#### Instruction:
Since pictures are not wanted, repeat only the text of the records, word for word.

....

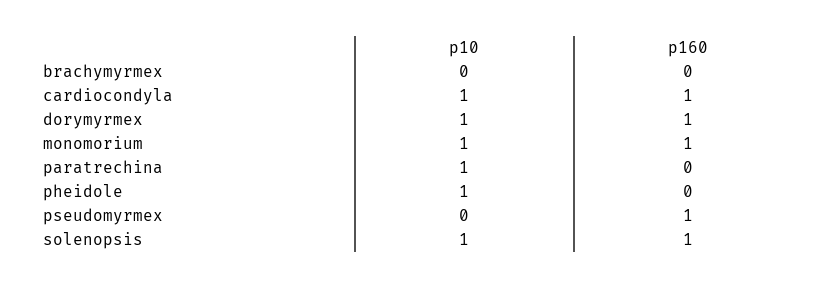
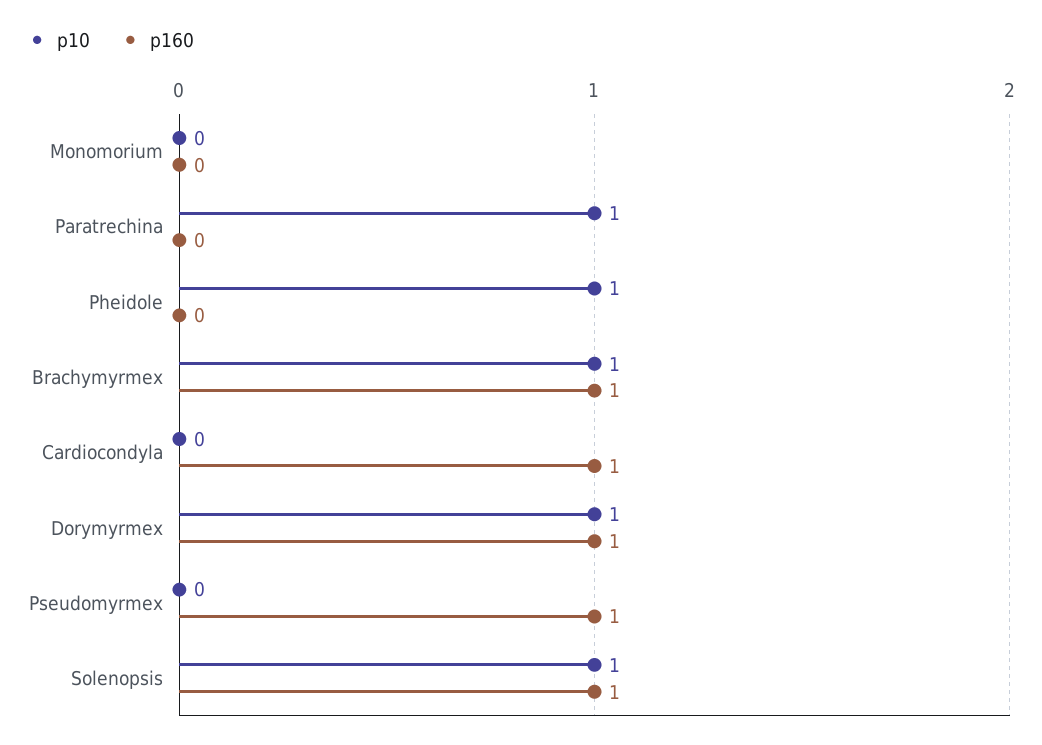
  {
    "p10": {
-     "brachymyrmex": 0,
+     "brachymyrmex": 1,
-     "cardiocondyla": 1,
+     "cardiocondyla": 0,
      "dorymyrmex": 1,
-     "monomorium": 1,
+     "monomorium": 0,
      "paratrechina": 1,
      "pheidole": 1,
      "pseudomyrmex": 0,
      "solenopsis": 1
    },
    "p160": {
-     "brachymyrmex": 0,
+     "brachymyrmex": 1,
      "cardiocondyla": 1,
      "dorymyrmex": 1,
-     "monomorium": 1,
+     "monomorium": 0,
      "paratrechina": 0,
      "pheidole": 0,
      "pseudomyrmex": 1,
      "solenopsis": 1
    }
  }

....

#### Answer box:
  {
    "p10": {
-     "brachymyrmex": 0,
+     "brachymyrmex": 1,
-     "cardiocondyla": 1,
+     "cardiocondyla": 0,
      "dorymyrmex": 1,
-     "monomorium": 1,
+     "monomorium": 0,
      "paratrechina": 1,
      "pheidole": 1,
      "pseudomyrmex": 0,
      "solenopsis": 1
    },
    "p160": {
-     "brachymyrmex": 0,
+     "brachymyrmex": 1,
      "cardiocondyla": 1,
      "dorymyrmex": 1,
-     "monomorium": 1,
+     "monomorium": 0,
      "paratrechina": 0,
      "pheidole": 0,
      "pseudomyrmex": 1,
      "solenopsis": 1
    }
  }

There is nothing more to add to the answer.